Schmalz, now 55, has spent the past 35 years devoted exclusively to Christian sculpture. His journey began as a teenager in Elmira, Ont., when he discovered a magnetic love for sculpture. At 16, after completing a school piece depicting a man dreaming, he knew he wanted to spend his life creating in clay and bronze.

Raised in a secular, art-filled home, he had been baptized Catholic but with little religious formation. At 17, he experienced a profound conversion. “I absolutely identified as a Christian at that point,” he told Van Vliet in the interview.

He was accepted into the Ontario College of Art after winning a national sculpting prize, but he lasted only three months before dropping out, disillusioned by what he saw as shock-for-shock’s-sake art. He returned home, briefly worked in a fabric factory, then set up his first studio in Toronto at 19.

It was then he made a fateful decision: he would sculpt only Christian art.

“Art schools always told me: develop a style. But I realized I didn’t want a style. If the sculpture is great, the style disappears,” he said. “If you can make your sculpture so transparent that you don’t even see it but you see scripture — that’s a good piece of artwork.”

One of his most famous works, Homeless Jesus, was inspired by a single moment on University Avenue in Toronto.

While delivering a sculpture to St. James Cathedral, Schmalz saw a human figure completely shrouded in a blanket on the sidewalk. “It hit me instantly: that’s Jesus,” he said.

Back in his studio, he began to sculpt what he had seen. The figure was covered head to toe, but he rolled the blanket back at the feet to reveal the wounds of crucifixion. He also left a space on the bench for passersby to sit down beside Christ.

The result was startling. People often mistook the bronze for a real homeless person, sometimes even calling police or paramedics. In Warsaw, emergency crews once tried to revive it.

But then came the second glance: it wasn’t just a homeless person, but a sculpture.
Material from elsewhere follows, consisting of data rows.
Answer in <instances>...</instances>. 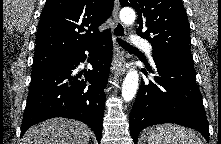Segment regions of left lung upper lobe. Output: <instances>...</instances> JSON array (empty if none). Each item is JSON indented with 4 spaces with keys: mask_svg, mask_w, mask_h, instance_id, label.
<instances>
[{
    "mask_svg": "<svg viewBox=\"0 0 221 144\" xmlns=\"http://www.w3.org/2000/svg\"><path fill=\"white\" fill-rule=\"evenodd\" d=\"M138 13L136 32L153 47V58L193 65L190 26L181 0H120Z\"/></svg>",
    "mask_w": 221,
    "mask_h": 144,
    "instance_id": "5c2ea615",
    "label": "left lung upper lobe"
}]
</instances>
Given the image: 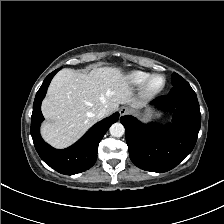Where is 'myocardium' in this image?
Segmentation results:
<instances>
[{
    "label": "myocardium",
    "instance_id": "1",
    "mask_svg": "<svg viewBox=\"0 0 224 224\" xmlns=\"http://www.w3.org/2000/svg\"><path fill=\"white\" fill-rule=\"evenodd\" d=\"M156 76H162L164 78V84L159 89H152L150 86V83H151L152 79L155 78ZM166 83H167V80H166L165 75L160 74V73L150 74L147 77V79L143 82V84L141 85V88H140L141 95L146 98L154 97V96L158 95L159 93H161L165 89Z\"/></svg>",
    "mask_w": 224,
    "mask_h": 224
}]
</instances>
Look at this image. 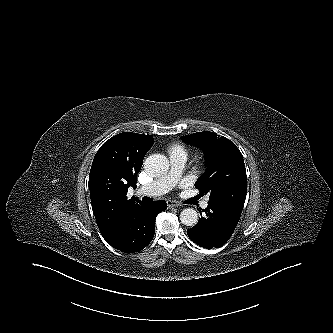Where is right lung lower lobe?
Segmentation results:
<instances>
[{
    "instance_id": "obj_1",
    "label": "right lung lower lobe",
    "mask_w": 333,
    "mask_h": 333,
    "mask_svg": "<svg viewBox=\"0 0 333 333\" xmlns=\"http://www.w3.org/2000/svg\"><path fill=\"white\" fill-rule=\"evenodd\" d=\"M166 208L165 201L135 205L126 213L116 233L107 242L126 253L142 250L154 236L156 216Z\"/></svg>"
}]
</instances>
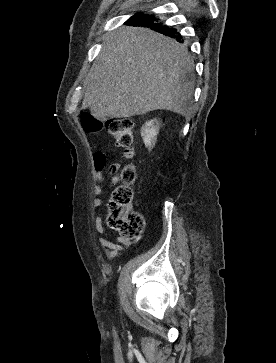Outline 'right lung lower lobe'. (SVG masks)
<instances>
[{"label":"right lung lower lobe","instance_id":"obj_1","mask_svg":"<svg viewBox=\"0 0 276 363\" xmlns=\"http://www.w3.org/2000/svg\"><path fill=\"white\" fill-rule=\"evenodd\" d=\"M155 20H158L155 15L139 14L130 18L126 23L133 26L150 27L155 31H158L166 36L175 38L179 42H182L181 35L176 29H174L173 27L162 25V23H156Z\"/></svg>","mask_w":276,"mask_h":363}]
</instances>
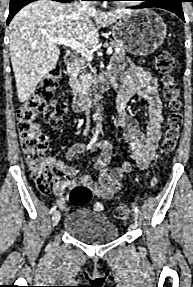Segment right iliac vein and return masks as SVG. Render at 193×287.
Masks as SVG:
<instances>
[{"mask_svg": "<svg viewBox=\"0 0 193 287\" xmlns=\"http://www.w3.org/2000/svg\"><path fill=\"white\" fill-rule=\"evenodd\" d=\"M60 216H61L60 211H55L53 213V216H52V225L53 226H56L59 223Z\"/></svg>", "mask_w": 193, "mask_h": 287, "instance_id": "right-iliac-vein-1", "label": "right iliac vein"}]
</instances>
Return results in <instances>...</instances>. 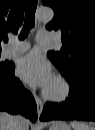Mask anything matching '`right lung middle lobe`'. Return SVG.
Segmentation results:
<instances>
[{"mask_svg":"<svg viewBox=\"0 0 95 130\" xmlns=\"http://www.w3.org/2000/svg\"><path fill=\"white\" fill-rule=\"evenodd\" d=\"M9 66H5L3 63H0V73H4L8 70Z\"/></svg>","mask_w":95,"mask_h":130,"instance_id":"obj_1","label":"right lung middle lobe"}]
</instances>
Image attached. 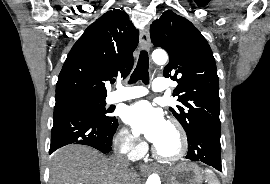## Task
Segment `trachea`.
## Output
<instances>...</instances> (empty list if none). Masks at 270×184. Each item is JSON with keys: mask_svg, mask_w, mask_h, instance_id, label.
<instances>
[{"mask_svg": "<svg viewBox=\"0 0 270 184\" xmlns=\"http://www.w3.org/2000/svg\"><path fill=\"white\" fill-rule=\"evenodd\" d=\"M149 58L148 53L145 50L140 52L139 60L136 69L130 77V83H136L138 80H142L143 83H149Z\"/></svg>", "mask_w": 270, "mask_h": 184, "instance_id": "obj_1", "label": "trachea"}]
</instances>
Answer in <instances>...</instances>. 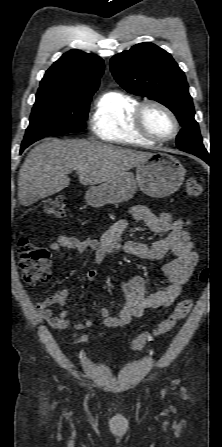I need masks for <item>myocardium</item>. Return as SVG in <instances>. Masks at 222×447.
Here are the masks:
<instances>
[{
  "label": "myocardium",
  "instance_id": "f54148a6",
  "mask_svg": "<svg viewBox=\"0 0 222 447\" xmlns=\"http://www.w3.org/2000/svg\"><path fill=\"white\" fill-rule=\"evenodd\" d=\"M148 107H156L160 110H162L165 114H167L169 116V118L171 119L172 123H173V132L168 136V137H157L154 134H152L146 127L145 123H144V113L145 110ZM133 119H134V124L136 129L146 138L152 140L153 142H157V143H164L167 142L171 139H173L179 131V122L178 119L176 117V115L174 114V112L165 104L156 101V100H145L142 101L138 104L134 115H133Z\"/></svg>",
  "mask_w": 222,
  "mask_h": 447
}]
</instances>
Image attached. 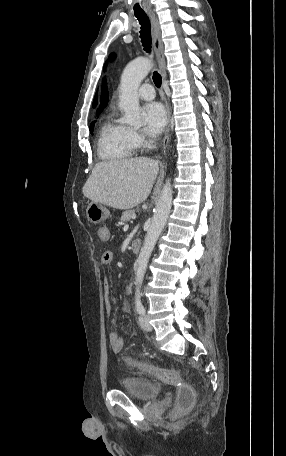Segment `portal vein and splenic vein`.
I'll return each mask as SVG.
<instances>
[{
	"instance_id": "1",
	"label": "portal vein and splenic vein",
	"mask_w": 286,
	"mask_h": 456,
	"mask_svg": "<svg viewBox=\"0 0 286 456\" xmlns=\"http://www.w3.org/2000/svg\"><path fill=\"white\" fill-rule=\"evenodd\" d=\"M135 218H136V215L134 214V215L132 216V219H135Z\"/></svg>"
}]
</instances>
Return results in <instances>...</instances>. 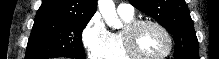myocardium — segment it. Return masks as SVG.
Listing matches in <instances>:
<instances>
[{
	"label": "myocardium",
	"instance_id": "obj_1",
	"mask_svg": "<svg viewBox=\"0 0 219 59\" xmlns=\"http://www.w3.org/2000/svg\"><path fill=\"white\" fill-rule=\"evenodd\" d=\"M145 25L154 26L155 28L160 30L166 37L168 47L164 54L157 57H146L141 55L137 50L135 43L136 34L139 31V29ZM122 38L124 49L132 59H166L171 55L173 50V38L168 29L161 23L151 19H139L125 25L124 29L122 30Z\"/></svg>",
	"mask_w": 219,
	"mask_h": 59
}]
</instances>
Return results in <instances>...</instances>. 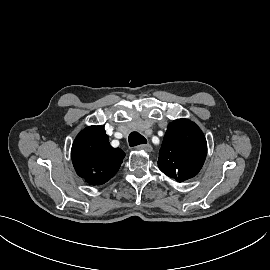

And then the third: the stigmata, revealing it was Christ himself.

That moment of recognition, Schmalz says, is a visual translation of Matthew 25: “Whatever you did for the least of these, you did for me.”

Homeless Jesus has since been installed in more than 200 cities, including at the Vatican, and continues to spread around the world.

Schmalz calls his studio a kind of chapel. He begins work at 4 or 5 a.m., often sculpting seven days a week, while Scripture or the writings of saints play aloud in the background.

“I try to make it possible for the Holy Spirit to come through one of these windows and land on a sculpture,” he said. “Sometimes, after the ninth hour, at 4:30 in the morning when I’m exhausted, something great comes.”

For him, the subject matter is everything. “In order to have an epic piece of artwork, you need an epic subject matter,” he said.

That conviction has led him to sculpt Padre Pio wrestling a demon, Jesus embracing a terrorist, and Dante’s entire Divine Comedy in 100 reliefs at the University of Toronto’s St. Michael’s College. Each piece, he says, must tell the story on its own — without needing a book beside it to explain.

Among his most cherished works is Life, a pro-life monument depicting a pregnant woman with the child visible in her womb, made of reflective material that captures light.

“It’s not a counterattack against abortion. It’s simply a celebration of life,” he explained. “A mother and child. That’s it.”

Large casts of Life stand across from the National Shrine in Washington, D.C., in Rome at San Marcello al Corso, and soon at the Texas state capitol. Smaller versions have been turned into rosaries used by pro-life organizations to raise funds for mothers.

For Schmalz, the message is clear: “Life is beautiful. Let’s have more humans.”

At Saint John Paul II Academy, his Last Supper Table will join the growing list of his works installed in public spaces around the world. But for Schmalz, the meaning is intensely practical.

The twelve empty chairs are not decorative. They are waiting to be filled.

“When people sit there, they become part of the art. It reminds us our faith isn’t an ornament,” he said. “The Last Supper requires us to be a part of it.”

For the students of Surrey/White Rock, that reminder will be waiting every day at lunchtime: Christ at the table, inviting them to take their place.